失われた記憶 27
「今日はついて来て欲しいとこがあるんだ」
また、朝の5時半、エルがチョコと酢蛸さんを手にレジに来た。もしかして、昨日あった事は夢だったのかって気もしてたけど、目の前には紛うことなくエルがいる。
「お金、あるんだからもっとちゃんとしたもの食べなよ」
「私は小食だし、これが好きなの」
小食は嘘だ。昨日、僕よりかなりお寿司食べたよね?
「じゃ、仕事終わるの待ってるから」
「うん」
今日は六時であがりだから、あんまり待たせないな。
「キラーさん、彼女デスカ」
同僚の女性、外国からの留学生のシタさんが絡んでくる。キラーさんはいかんだろ。殺戮者みたいだ。そう言う、アンタの名前だって、アンダーやタンだろと言い返したくなるけど言えない。
「ロリコンはダメですよ」
「彼女じゃねーよ」
エルと会話したお蔭か、咄嗟に言い返してた。成長したな僕。
「今日は、ガチャを引くために一緒に並んでくれないか?」
僕の顔を見るなりエルが言う。口調が女の子っぽくない。あのデレるのはかなり機嫌がいい時なのか?
「うん、いいよ」
別に並ぶくらいいいけど、エルがガチャに並ぶって、なんか年相応なとこもあるんだな。
そして、また僕らは列車に揺られ、目的地へと向かう。エルが並びたいガチャは十一時から引けるそうで、十時半には並ぶ事にして、まだまだ時間はあるけど、通勤ラッシュを避けるために早めに移動した。けど、街中についたのは七時前だよ。どこもシャッターが閉まってて、小さい猫がダッシュしてると思ったらネズミだった。ドブネズミかよ。デケぇ。慣れた様子で歩くエルについていく。歩くの早いよ。いつもたいした運動してないから、じんわりと汗かいてきた。そして、唐突に道端のユニークな形のベンチに座る。
「少し調べたいものがあるから」
エルは携帯をいじる。僕も少し空けて座って携帯をいじる。調べるのはガチャについてだ。

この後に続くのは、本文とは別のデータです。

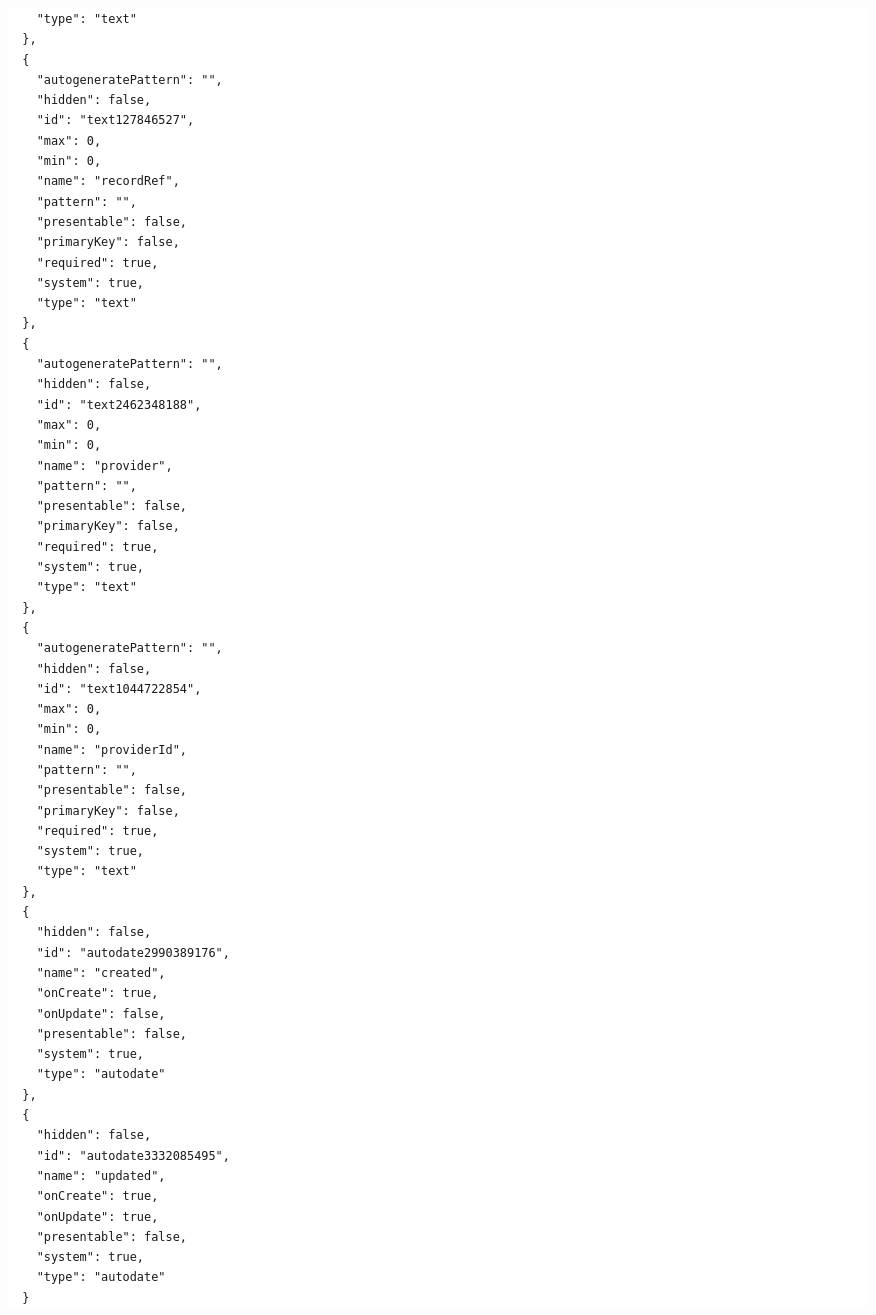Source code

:         "type": "text"
      },
      {
        "autogeneratePattern": "",
        "hidden": false,
        "id": "text127846527",
        "max": 0,
        "min": 0,
        "name": "recordRef",
        "pattern": "",
        "presentable": false,
        "primaryKey": false,
        "required": true,
        "system": true,
        "type": "text"
      },
      {
        "autogeneratePattern": "",
        "hidden": false,
        "id": "text2462348188",
        "max": 0,
        "min": 0,
        "name": "provider",
        "pattern": "",
        "presentable": false,
        "primaryKey": false,
        "required": true,
        "system": true,
        "type": "text"
      },
      {
        "autogeneratePattern": "",
        "hidden": false,
        "id": "text1044722854",
        "max": 0,
        "min": 0,
        "name": "providerId",
        "pattern": "",
        "presentable": false,
        "primaryKey": false,
        "required": true,
        "system": true,
        "type": "text"
      },
      {
        "hidden": false,
        "id": "autodate2990389176",
        "name": "created",
        "onCreate": true,
        "onUpdate": false,
        "presentable": false,
        "system": true,
        "type": "autodate"
      },
      {
        "hidden": false,
        "id": "autodate3332085495",
        "name": "updated",
        "onCreate": true,
        "onUpdate": true,
        "presentable": false,
        "system": true,
        "type": "autodate"
      }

今は空前のガチャブームらしい。製造元出荷ベースで1400億円らしい。数がデカすぎていまいち実感がわかないが、とにかくみんなガチャしてるって事だな。特に今人気なのが『めじるしアクセサリー』なるもので、小さなマスコットとかに金具とシリコンのリングがついてて、傘の先端とかに目印としてつけられるから目印アクセサリーだそうだ。そう言えば、コンビニの傘立てになんか小物がついてるのをみるようになったがこれだったのか。確かに、傘って似たの多いからこれは便利かも。ペットボトルにもつくらしい。特に『ち〇かわ』や『サ〇リオ』『ディズ〇ー』とかが人気らしく、ガチャに並ばないと手に入らないらしい。最近たまにガチャに行列ができてるのはそういう事か。どうでもいい事だけど、『ちい〇わ』ってなんじゃ?と思って検索したら、間違って『ちんかわ』で検索したら画像が出てきたのはウケた。やっぱみんな同じ事考えてんだな。